The answer is a stretch of the material below, returned exactly: the line containing "10 июля 2021", the line containing "Мостик. Летящие утки.", and all lines between.
------------------------------------
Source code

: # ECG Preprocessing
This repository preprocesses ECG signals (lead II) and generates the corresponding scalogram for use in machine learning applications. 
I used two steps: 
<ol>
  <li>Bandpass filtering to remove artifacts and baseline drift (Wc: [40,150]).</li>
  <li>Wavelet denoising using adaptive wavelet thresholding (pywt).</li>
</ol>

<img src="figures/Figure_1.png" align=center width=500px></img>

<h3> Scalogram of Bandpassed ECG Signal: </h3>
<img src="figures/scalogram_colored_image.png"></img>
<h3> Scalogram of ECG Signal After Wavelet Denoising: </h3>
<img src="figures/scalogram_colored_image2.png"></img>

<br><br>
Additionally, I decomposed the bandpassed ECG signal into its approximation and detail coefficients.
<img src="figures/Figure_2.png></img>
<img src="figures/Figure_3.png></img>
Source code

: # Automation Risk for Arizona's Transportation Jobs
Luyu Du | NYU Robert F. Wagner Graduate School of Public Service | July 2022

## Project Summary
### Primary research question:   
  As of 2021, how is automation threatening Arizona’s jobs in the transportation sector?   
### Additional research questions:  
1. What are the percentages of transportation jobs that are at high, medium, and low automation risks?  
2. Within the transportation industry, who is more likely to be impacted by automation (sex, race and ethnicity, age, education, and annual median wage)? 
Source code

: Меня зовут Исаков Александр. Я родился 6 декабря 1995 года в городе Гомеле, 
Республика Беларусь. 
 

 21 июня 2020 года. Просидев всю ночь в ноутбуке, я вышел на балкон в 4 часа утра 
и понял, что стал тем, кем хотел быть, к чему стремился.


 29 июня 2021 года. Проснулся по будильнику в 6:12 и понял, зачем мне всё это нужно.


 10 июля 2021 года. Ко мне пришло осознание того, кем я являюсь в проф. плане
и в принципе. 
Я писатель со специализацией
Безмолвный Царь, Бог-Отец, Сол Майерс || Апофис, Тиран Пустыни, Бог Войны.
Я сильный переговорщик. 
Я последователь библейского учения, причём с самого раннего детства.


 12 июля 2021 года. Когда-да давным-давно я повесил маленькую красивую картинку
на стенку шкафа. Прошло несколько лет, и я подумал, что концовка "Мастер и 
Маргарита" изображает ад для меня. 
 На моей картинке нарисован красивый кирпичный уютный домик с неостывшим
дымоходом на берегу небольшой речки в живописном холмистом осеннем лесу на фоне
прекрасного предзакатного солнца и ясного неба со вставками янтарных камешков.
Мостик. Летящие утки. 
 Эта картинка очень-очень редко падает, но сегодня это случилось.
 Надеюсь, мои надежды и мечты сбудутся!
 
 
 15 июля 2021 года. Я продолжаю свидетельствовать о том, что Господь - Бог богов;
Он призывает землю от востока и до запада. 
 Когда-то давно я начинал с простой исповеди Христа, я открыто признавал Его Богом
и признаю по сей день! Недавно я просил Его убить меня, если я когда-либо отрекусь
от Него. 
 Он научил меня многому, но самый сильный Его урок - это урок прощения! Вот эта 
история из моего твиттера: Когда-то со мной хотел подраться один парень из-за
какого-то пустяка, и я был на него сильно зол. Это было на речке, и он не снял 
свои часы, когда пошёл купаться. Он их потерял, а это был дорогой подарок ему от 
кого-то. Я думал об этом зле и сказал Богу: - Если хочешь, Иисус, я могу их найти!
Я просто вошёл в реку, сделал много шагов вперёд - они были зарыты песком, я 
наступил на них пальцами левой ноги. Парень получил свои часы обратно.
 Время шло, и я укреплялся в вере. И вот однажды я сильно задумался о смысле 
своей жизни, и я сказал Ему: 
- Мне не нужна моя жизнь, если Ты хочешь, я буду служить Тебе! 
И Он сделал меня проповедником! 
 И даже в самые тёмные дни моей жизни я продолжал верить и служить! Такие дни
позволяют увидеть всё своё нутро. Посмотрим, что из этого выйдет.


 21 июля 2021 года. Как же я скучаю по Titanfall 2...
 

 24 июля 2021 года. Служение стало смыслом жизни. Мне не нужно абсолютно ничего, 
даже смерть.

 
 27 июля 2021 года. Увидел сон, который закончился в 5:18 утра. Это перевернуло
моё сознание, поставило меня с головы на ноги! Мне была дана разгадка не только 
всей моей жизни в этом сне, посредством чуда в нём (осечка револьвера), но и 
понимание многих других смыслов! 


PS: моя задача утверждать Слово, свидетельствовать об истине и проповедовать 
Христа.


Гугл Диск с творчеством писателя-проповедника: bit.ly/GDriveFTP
------------------------------------
Exercise answer ▸
 10 июля 2021 года. Ко мне пришло осознание того, кем я являюсь в проф. плане
и в принципе. 
Я писатель со специализацией
Безмолвный Царь, Бог-Отец, Сол Майерс || Апофис, Тиран Пустыни, Бог Войны.
Я сильный переговорщик. 
Я последователь библейского учения, причём с самого раннего детства.


 12 июля 2021 года. Когда-да давным-давно я повесил маленькую красивую картинку
на стенку шкафа. Прошло несколько лет, и я подумал, что концовка "Мастер и 
Маргарита" изображает ад для меня. 
 На моей картинке нарисован красивый кирпичный уютный домик с неостывшим
дымоходом на берегу небольшой речки в живописном холмистом осеннем лесу на фоне
прекрасного предзакатного солнца и ясного неба со вставками янтарных камешков.
Мостик. Летящие утки. 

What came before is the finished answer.